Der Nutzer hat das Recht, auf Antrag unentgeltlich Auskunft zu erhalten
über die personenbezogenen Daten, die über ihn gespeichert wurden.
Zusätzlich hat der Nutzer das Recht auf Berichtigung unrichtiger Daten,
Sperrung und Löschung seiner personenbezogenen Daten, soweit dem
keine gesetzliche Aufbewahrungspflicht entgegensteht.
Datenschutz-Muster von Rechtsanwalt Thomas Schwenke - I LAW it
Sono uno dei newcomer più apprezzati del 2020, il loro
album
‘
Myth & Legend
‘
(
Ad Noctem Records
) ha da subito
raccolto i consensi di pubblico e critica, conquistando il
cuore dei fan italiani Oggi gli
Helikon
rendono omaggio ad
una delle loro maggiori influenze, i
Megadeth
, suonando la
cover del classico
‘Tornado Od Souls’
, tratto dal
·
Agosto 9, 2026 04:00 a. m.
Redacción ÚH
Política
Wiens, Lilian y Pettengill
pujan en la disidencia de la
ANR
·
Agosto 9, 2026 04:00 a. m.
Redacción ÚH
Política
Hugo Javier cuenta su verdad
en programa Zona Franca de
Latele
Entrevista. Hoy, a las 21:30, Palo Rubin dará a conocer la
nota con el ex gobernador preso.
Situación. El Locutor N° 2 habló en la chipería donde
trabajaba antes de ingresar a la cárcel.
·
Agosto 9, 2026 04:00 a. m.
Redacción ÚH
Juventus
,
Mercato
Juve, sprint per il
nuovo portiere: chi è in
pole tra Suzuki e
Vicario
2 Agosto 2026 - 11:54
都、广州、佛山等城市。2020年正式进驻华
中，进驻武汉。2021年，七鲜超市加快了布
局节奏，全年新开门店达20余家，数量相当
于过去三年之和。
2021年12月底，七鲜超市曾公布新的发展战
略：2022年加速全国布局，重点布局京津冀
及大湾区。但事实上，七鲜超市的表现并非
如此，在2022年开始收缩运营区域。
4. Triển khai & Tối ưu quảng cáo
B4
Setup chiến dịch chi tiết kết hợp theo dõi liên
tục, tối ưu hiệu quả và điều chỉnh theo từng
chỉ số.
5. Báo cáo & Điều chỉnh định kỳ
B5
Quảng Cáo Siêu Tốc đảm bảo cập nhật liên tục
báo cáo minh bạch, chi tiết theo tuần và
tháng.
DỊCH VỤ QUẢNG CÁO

....

Can you write out all of the lines above again, switching "Agosto" to "August" and leaving everything else unchanged?

Der Nutzer hat das Recht, auf Antrag unentgeltlich Auskunft zu erhalten
über die personenbezogenen Daten, die über ihn gespeichert wurden.
Zusätzlich hat der Nutzer das Recht auf Berichtigung unrichtiger Daten,
Sperrung und Löschung seiner personenbezogenen Daten, soweit dem
keine gesetzliche Aufbewahrungspflicht entgegensteht.
Datenschutz-Muster von Rechtsanwalt Thomas Schwenke - I LAW it
Sono uno dei newcomer più apprezzati del 2020, il loro
album
‘
Myth & Legend
‘
(
Ad Noctem Records
) ha da subito
raccolto i consensi di pubblico e critica, conquistando il
cuore dei fan italiani Oggi gli
Helikon
rendono omaggio ad
una delle loro maggiori influenze, i
Megadeth
, suonando la
cover del classico
‘Tornado Od Souls’
, tratto dal
·
August 9, 2026 04:00 a. m.
Redacción ÚH
Política
Wiens, Lilian y Pettengill
pujan en la disidencia de la
ANR
·
August 9, 2026 04:00 a. m.
Redacción ÚH
Política
Hugo Javier cuenta su verdad
en programa Zona Franca de
Latele
Entrevista. Hoy, a las 21:30, Palo Rubin dará a conocer la
nota con el ex gobernador preso.
Situación. El Locutor N° 2 habló en la chipería donde
trabajaba antes de ingresar a la cárcel.
·
August 9, 2026 04:00 a. m.
Redacción ÚH
Juventus
,
Mercato
Juve, sprint per il
nuovo portiere: chi è in
pole tra Suzuki e
Vicario
2 August 2026 - 11:54
都、广州、佛山等城市。2020年正式进驻华
中，进驻武汉。2021年，七鲜超市加快了布
局节奏，全年新开门店达20余家，数量相当
于过去三年之和。
2021年12月底，七鲜超市曾公布新的发展战
略：2022年加速全国布局，重点布局京津冀
及大湾区。但事实上，七鲜超市的表现并非
如此，在2022年开始收缩运营区域。
4. Triển khai & Tối ưu quảng cáo
B4
Setup chiến dịch chi tiết kết hợp theo dõi liên
tục, tối ưu hiệu quả và điều chỉnh theo từng
chỉ số.
5. Báo cáo & Điều chỉnh định kỳ
B5
Quảng Cáo Siêu Tốc đảm bảo cập nhật liên tục
báo cáo minh bạch, chi tiết theo tuần và
tháng.
DỊCH VỤ QUẢNG CÁO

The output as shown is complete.